(Dataset entries)
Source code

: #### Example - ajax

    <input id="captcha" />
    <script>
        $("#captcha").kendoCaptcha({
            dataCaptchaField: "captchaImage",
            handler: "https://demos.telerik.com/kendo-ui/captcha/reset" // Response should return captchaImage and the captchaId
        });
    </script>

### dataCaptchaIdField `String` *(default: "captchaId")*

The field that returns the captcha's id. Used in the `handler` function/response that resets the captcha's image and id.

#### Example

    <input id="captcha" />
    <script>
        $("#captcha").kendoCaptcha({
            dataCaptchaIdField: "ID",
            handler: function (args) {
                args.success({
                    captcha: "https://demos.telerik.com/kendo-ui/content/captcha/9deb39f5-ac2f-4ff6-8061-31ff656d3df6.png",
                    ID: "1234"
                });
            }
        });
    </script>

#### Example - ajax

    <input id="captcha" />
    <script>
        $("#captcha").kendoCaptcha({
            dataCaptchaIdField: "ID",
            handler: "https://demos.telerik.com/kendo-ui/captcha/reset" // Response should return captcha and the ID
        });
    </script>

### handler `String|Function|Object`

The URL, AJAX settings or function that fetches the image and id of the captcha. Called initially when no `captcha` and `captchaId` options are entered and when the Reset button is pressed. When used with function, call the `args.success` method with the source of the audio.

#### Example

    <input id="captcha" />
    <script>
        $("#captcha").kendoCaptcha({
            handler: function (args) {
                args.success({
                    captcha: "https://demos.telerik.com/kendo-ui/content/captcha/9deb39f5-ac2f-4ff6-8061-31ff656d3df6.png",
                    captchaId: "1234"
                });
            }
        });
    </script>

▶ _WHAT IS EXPECTED_
Where a line of the data above includes the string "should", pull it out.

▶ _YOUR RESPONSE_
            handler: "https://demos.telerik.com/kendo-ui/captcha/reset" // Response should return captchaImage and the captchaId
            handler: "https://demos.telerik.com/kendo-ui/captcha/reset" // Response should return captcha and the ID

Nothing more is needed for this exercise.